So, come next Sunday, my lovely wife and I will be heading over to a neighbourhood friend’s place to try out a group ritual with a couple of other gals whom our friend knows.
It’s, supposedly, the beginning of a year of ritually circling together every six weeks or so (yes, following the Wiccan Year Wheel), and we’ll just see how that goes.
This is the trick with me. I dread the Unknown. (What the hell am I doing here again??) And, right about now, my control-freak nature is starting to rear its ugly head. Will my wife think that Reclaiming-type rituals are Capital-S Stupid? (Unlikley). Will working on-the-fly result in poorly held-together rituals that lack flow and arc and feel scattered? (Er… in my experience of group rituatls? Yeah. :-\) Will I feel weird and nervous about things that could come up (like womb-centrism) due to not knowing some of the other group-participants? (Yes – already feeling weird and nervous about that. Although our friend is not stupid, and I think she would aim to avoid such a thing, so I’m probably worried about nothing).
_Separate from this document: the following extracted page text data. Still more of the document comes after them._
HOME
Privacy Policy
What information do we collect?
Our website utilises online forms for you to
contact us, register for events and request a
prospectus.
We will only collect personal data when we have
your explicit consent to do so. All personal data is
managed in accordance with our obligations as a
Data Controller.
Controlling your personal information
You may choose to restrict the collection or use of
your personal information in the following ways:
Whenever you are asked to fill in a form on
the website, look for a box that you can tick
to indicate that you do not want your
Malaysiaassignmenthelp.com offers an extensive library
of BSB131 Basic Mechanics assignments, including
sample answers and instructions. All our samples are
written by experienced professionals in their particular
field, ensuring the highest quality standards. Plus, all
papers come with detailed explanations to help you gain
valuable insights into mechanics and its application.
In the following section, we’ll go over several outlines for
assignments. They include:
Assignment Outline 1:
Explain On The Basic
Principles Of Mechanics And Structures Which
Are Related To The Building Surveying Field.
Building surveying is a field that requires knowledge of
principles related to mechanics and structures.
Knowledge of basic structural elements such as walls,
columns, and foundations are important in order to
This… collection of minor anxieties is one of the main reasons, when taken together, that I tend to aim towards solitary practice. HOWEVER I have been missing group ritual, and so I’m fairly eager to try this group where everyone involved is crafty and creative and a queer-femme-chick and fairly lefty.
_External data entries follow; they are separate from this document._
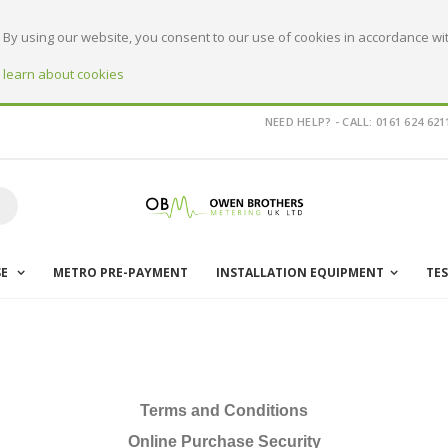
By using our website, you consent to our use of cookies in accordance wit
o learn about cookies
NEED HELP? - CALL: 0161 624 621
earch
SE
METRO PRE-PAYMENT
INSTALLATION EQUIPMENT
TE
Terms and Conditions
Online Purchase Security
As such, I’m trying to quell my fears and build up my bravery a little. (It’s possible that, rather than building up my bravery, I should really just build up my Mellow and Gregarious, which will probably help a lot more. Something to think about).
I’ve sent a note to the other participants, hoping to get us all thinking about (and sharing ideas about) the impending ritual and, with any luck, we’ll get a bit of an egregore going – or at least be thinking vaguely in the same directions – by the time we actually get together.
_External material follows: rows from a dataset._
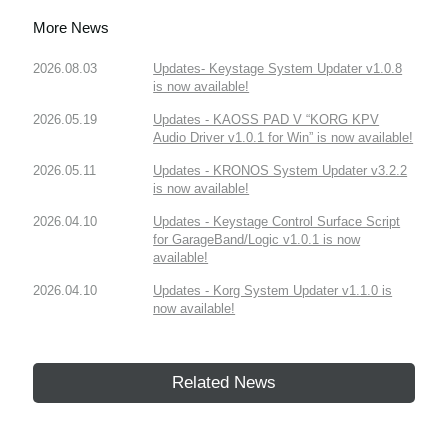
More News
2026.08.03
Updates- Keystage System Updater v1.0.8
is now available!
2026.05.19
Updates - KAOSS PAD V “KORG KPV
Audio Driver v1.0.1 for Win” is now available!
2026.05.11
Updates - KRONOS System Updater v3.2.2
is now available!
2026.04.10
Updates - Keystage Control Surface Script
for GarageBand/Logic v1.0.1 is now
available!
2026.04.10
Updates - Korg System Updater v1.1.0 is
now available!
Related News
I expect it to takea little while for us to gel, and I’m hesitant to bind myself to a couple of gals I’ve never met before. At the same time, Imbolg has ties to sheep and new beginnings, and a ritual centered around group cohesion – possibly through a gentle and very specific (maybe even symbolic?) binding using scraps of yarn that we all brought and tied together (and then maybe(?) knitted into an altar-place-mat for future use?) might be an appropriate thing to do.